Stored dataset rows
***

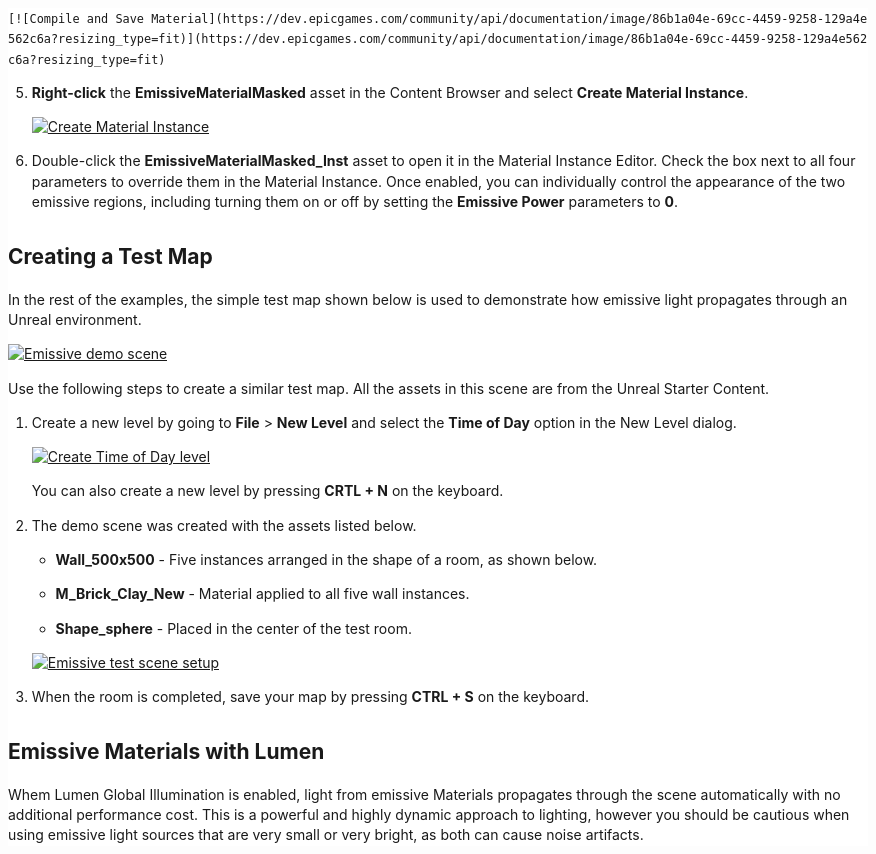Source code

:     [![Compile and Save Material](https://dev.epicgames.com/community/api/documentation/image/86b1a04e-69cc-4459-9258-129a4e562c6a?resizing_type=fit)](https://dev.epicgames.com/community/api/documentation/image/86b1a04e-69cc-4459-9258-129a4e562c6a?resizing_type=fit)
    
5.  **Right-click** the **EmissiveMaterialMasked** asset in the Content Browser and select **Create Material Instance**.
    
    [![Create Material Instance](https://dev.epicgames.com/community/api/documentation/image/40ca6700-bd5d-4c22-b7d1-09545987c27c?resizing_type=fit)](https://dev.epicgames.com/community/api/documentation/image/40ca6700-bd5d-4c22-b7d1-09545987c27c?resizing_type=fit)
    
6.  Double-click the **EmissiveMaterialMasked\_Inst** asset to open it in the Material Instance Editor. Check the box next to all four parameters to override them in the Material Instance. Once enabled, you can individually control the appearance of the two emissive regions, including turning them on or off by setting the **Emissive Power** parameters to **0**.
    

## Creating a Test Map

In the rest of the examples, the simple test map shown below is used to demonstrate how emissive light propagates through an Unreal environment.

[![Emissive demo scene](https://dev.epicgames.com/community/api/documentation/image/a6e83828-6fea-4854-9db3-249b144b56e0?resizing_type=fit)](https://dev.epicgames.com/community/api/documentation/image/a6e83828-6fea-4854-9db3-249b144b56e0?resizing_type=fit)

Use the following steps to create a similar test map. All the assets in this scene are from the Unreal Starter Content.

1.  Create a new level by going to **File** > **New Level** and select the **Time of Day** option in the New Level dialog.
    
    [![Create Time of Day level](https://dev.epicgames.com/community/api/documentation/image/a6b9c6d2-9450-428a-8df7-0787112ec283?resizing_type=fit)](https://dev.epicgames.com/community/api/documentation/image/a6b9c6d2-9450-428a-8df7-0787112ec283?resizing_type=fit)
    
    You can also create a new level by pressing **CRTL + N** on the keyboard.
    
2.  The demo scene was created with the assets listed below.
    
    -   **Wall\_500x500** - Five instances arranged in the shape of a room, as shown below.
        
    -   **M\_Brick\_Clay\_New** - Material applied to all five wall instances.
        
    -   **Shape\_sphere** - Placed in the center of the test room.
        
    
    [![Emissive test scene setup](https://dev.epicgames.com/community/api/documentation/image/104ee142-6e7c-4f23-926d-60736fc7de39?resizing_type=fit)](https://dev.epicgames.com/community/api/documentation/image/104ee142-6e7c-4f23-926d-60736fc7de39?resizing_type=fit)
    
3.  When the room is completed, save your map by pressing **CTRL + S** on the keyboard.
    

## Emissive Materials with Lumen

Whem Lumen Global Illumination is enabled, light from emissive Materials propagates through the scene automatically with no additional performance cost. This is a powerful and highly dynamic approach to lighting, however you should be cautious when using emissive light sources that are very small or very bright, as both can cause noise artifacts.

***

Write out the rows above word for word, leaving out the pictures.

Source code

:     [![Compile and Save Material](https://dev.epicgames.com/community/api/documentation/image/86b1a04e-69cc-4459-9258-129a4e562c6a?resizing_type=fit)](https://dev.epicgames.com/community/api/documentation/image/86b1a04e-69cc-4459-9258-129a4e562c6a?resizing_type=fit)
    
5.  **Right-click** the **EmissiveMaterialMasked** asset in the Content Browser and select **Create Material Instance**.
    
    [![Create Material Instance](https://dev.epicgames.com/community/api/documentation/image/40ca6700-bd5d-4c22-b7d1-09545987c27c?resizing_type=fit)](https://dev.epicgames.com/community/api/documentation/image/40ca6700-bd5d-4c22-b7d1-09545987c27c?resizing_type=fit)
    
6.  Double-click the **EmissiveMaterialMasked\_Inst** asset to open it in the Material Instance Editor. Check the box next to all four parameters to override them in the Material Instance. Once enabled, you can individually control the appearance of the two emissive regions, including turning them on or off by setting the **Emissive Power** parameters to **0**.
    

## Creating a Test Map

In the rest of the examples, the simple test map shown below is used to demonstrate how emissive light propagates through an Unreal environment.

[![Emissive demo scene](https://dev.epicgames.com/community/api/documentation/image/a6e83828-6fea-4854-9db3-249b144b56e0?resizing_type=fit)](https://dev.epicgames.com/community/api/documentation/image/a6e83828-6fea-4854-9db3-249b144b56e0?resizing_type=fit)

Use the following steps to create a similar test map. All the assets in this scene are from the Unreal Starter Content.

1.  Create a new level by going to **File** > **New Level** and select the **Time of Day** option in the New Level dialog.
    
    [![Create Time of Day level](https://dev.epicgames.com/community/api/documentation/image/a6b9c6d2-9450-428a-8df7-0787112ec283?resizing_type=fit)](https://dev.epicgames.com/community/api/documentation/image/a6b9c6d2-9450-428a-8df7-0787112ec283?resizing_type=fit)
    
    You can also create a new level by pressing **CRTL + N** on the keyboard.
    
2.  The demo scene was created with the assets listed below.
    
    -   **Wall\_500x500** - Five instances arranged in the shape of a room, as shown below.
        
    -   **M\_Brick\_Clay\_New** - Material applied to all five wall instances.
        
    -   **Shape\_sphere** - Placed in the center of the test room.
        
    
    [![Emissive test scene setup](https://dev.epicgames.com/community/api/documentation/image/104ee142-6e7c-4f23-926d-60736fc7de39?resizing_type=fit)](https://dev.epicgames.com/community/api/documentation/image/104ee142-6e7c-4f23-926d-60736fc7de39?resizing_type=fit)
    
3.  When the room is completed, save your map by pressing **CTRL + S** on the keyboard.
    

## Emissive Materials with Lumen

Whem Lumen Global Illumination is enabled, light from emissive Materials propagates through the scene automatically with no additional performance cost. This is a powerful and highly dynamic approach to lighting, however you should be cautious when using emissive light sources that are very small or very bright, as both can cause noise artifacts.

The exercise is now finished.